+++ 抜粋本文
22 歳女性。近医を受診し、以下の経過を訴えたところ、精神科を紹介された。
「仕事が多忙で残業が続いていたある日、通勤時に電車内で突然動悸が始まり、 呼吸困難となり、今にも心臓が止まりそうになり、やっとの思いで次の駅で降りて救急車で病院へ運ばれたが、病院に着く頃には症状はだいぶ落ちついていた。念のため、診察を受けたが身体的には異常はなく、心電図や血液検査でも異常は認められなかった。1週間後、外出した時に、乗っていた電車の中で同じような動悸が始まり、一緒にいた友人に手を握ってもらって何とか我慢して家までたどり着いた。 それ以来、発作が怖くて電車に乗れなくなった。電車通勤はやめて親に送り迎えをしてもらい、どうにか仕事には行くことができている。」
問 156(病態・薬物治療)
この疾患の病態と治療に関する記述のうち、正しいのはどれか。2つ選べ。
- 薬物治療は原則として一生涯続ける。
- 発作と判断するには、それが起こる状況の特定が必要である。
- 予期不安を合併する場合が多い。
- 恐怖の対象となっている場所や状況に対する曝露療法が有効である。
++++++
+++ 提供資料
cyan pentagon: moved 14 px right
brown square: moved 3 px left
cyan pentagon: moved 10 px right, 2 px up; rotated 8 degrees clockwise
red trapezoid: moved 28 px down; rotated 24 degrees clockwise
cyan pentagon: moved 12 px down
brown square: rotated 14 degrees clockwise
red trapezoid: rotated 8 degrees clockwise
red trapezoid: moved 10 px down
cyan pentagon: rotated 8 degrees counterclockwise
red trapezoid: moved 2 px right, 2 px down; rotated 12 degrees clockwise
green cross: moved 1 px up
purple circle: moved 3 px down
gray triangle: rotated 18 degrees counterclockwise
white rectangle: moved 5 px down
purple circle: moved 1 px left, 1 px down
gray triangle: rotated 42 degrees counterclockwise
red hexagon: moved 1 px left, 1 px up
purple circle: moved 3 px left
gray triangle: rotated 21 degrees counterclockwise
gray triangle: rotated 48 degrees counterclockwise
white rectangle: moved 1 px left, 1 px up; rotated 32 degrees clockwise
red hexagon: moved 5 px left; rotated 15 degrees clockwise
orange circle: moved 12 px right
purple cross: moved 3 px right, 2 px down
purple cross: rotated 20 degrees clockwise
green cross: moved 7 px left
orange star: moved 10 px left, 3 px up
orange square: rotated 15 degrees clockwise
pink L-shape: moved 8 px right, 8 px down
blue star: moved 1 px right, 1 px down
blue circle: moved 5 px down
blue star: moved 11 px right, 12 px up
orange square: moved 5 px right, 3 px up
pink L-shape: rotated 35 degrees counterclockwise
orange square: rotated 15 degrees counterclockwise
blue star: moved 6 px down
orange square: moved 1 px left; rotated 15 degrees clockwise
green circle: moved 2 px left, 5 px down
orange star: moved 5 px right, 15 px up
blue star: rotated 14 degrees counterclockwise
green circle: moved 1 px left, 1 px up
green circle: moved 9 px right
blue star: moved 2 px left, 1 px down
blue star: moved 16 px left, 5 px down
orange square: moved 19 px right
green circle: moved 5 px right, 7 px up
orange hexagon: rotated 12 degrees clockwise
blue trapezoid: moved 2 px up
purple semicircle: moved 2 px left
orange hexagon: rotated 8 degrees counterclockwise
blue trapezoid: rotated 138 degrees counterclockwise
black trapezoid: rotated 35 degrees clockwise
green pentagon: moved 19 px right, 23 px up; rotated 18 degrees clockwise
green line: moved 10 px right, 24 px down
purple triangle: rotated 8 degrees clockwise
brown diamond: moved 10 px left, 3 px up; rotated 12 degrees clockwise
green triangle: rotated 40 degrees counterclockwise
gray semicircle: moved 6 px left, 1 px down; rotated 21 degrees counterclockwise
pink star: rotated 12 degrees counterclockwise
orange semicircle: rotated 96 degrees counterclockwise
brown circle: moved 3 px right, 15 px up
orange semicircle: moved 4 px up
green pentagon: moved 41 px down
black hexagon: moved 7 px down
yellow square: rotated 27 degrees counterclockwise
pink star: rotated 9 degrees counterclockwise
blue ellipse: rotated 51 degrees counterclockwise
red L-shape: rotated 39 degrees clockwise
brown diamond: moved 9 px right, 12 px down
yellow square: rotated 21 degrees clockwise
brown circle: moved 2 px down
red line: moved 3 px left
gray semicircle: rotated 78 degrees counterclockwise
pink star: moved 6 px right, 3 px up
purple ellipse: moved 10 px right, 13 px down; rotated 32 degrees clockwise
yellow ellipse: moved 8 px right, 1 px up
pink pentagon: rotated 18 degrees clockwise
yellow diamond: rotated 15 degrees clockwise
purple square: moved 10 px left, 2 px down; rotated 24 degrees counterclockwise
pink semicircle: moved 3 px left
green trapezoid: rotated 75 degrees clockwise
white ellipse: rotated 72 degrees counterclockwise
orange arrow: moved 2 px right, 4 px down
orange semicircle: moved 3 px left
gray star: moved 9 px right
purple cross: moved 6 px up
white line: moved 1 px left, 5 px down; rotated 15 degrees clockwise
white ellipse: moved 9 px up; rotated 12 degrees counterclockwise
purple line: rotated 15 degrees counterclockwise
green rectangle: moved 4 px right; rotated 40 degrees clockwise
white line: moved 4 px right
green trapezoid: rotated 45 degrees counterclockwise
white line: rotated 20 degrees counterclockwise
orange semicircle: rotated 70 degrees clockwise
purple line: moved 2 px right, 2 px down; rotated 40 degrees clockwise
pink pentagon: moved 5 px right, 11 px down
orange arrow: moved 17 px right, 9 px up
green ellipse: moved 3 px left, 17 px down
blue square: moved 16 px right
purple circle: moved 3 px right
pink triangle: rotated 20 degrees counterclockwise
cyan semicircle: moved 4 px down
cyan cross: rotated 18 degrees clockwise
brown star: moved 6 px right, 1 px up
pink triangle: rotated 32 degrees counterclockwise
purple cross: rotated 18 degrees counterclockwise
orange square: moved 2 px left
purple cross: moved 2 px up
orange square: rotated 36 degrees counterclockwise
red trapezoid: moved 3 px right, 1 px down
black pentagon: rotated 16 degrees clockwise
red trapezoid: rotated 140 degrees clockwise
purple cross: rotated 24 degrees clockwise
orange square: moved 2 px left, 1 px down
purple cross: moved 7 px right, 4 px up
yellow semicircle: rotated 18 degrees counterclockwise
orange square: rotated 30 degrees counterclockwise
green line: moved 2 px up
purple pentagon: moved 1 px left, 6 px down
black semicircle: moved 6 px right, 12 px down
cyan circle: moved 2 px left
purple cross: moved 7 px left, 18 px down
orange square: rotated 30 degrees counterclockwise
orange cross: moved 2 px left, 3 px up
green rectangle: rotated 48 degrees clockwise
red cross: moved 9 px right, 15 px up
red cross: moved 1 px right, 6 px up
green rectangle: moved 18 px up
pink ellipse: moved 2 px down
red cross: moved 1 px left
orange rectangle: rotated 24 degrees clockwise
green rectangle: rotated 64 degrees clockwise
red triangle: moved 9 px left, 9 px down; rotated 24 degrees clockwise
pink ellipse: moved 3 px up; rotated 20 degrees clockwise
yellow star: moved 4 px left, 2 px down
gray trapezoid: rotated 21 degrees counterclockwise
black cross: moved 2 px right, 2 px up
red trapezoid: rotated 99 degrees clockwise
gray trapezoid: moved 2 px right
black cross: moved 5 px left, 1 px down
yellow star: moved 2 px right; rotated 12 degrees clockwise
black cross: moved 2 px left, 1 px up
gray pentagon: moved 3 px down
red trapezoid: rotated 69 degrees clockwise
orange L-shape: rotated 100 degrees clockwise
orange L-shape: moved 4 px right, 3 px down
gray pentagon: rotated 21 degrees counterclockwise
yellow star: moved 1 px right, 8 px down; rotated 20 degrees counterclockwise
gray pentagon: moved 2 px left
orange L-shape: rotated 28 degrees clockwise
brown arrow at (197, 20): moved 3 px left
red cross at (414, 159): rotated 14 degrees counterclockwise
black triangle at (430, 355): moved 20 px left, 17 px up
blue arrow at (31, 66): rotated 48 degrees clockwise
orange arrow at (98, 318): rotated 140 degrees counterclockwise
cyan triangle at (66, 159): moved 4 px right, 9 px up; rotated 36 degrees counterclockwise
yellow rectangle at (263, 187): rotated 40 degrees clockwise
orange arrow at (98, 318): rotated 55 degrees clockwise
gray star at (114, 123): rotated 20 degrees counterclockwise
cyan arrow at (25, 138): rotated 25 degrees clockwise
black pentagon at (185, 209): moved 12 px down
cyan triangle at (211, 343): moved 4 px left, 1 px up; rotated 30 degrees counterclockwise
++++++
課題の指示: 22歳女性の症例問題について、最後に示された選択肢の後から本文を書き進めてください。 ここに並ぶ項目は、22歳女性の症例問題とは関係がありません。

解答:
- 呼吸困難に対して、酸素の投与が必要である。
問 157(薬理)
この患者の治療に用いられる可能性のある薬物に関する記述のうち、正しいのはどれか。2つ選べ。
- ロラゼパムは、γ-アミノ酪酸GABAA受容体複合体のベンゾジアゼピン結合部位に結合して、抗不安作用を示す。
- セルトラリンは、アドレナリンβ1受容体を遮断して、発作時の自律神経症状を改善する。
- エチゾラムは、中枢のヒスタミンH1受容体を選択的に遮断して、静穏作用を示す。
- アルプラゾラムは、セロトニン5-HT1A受容体を刺激して、不安、焦燥、睡眠障害を改善する。
- パロキセチンは、セロトニンの再取り込みを選択的に阻害して、抑うつ状態を改善する。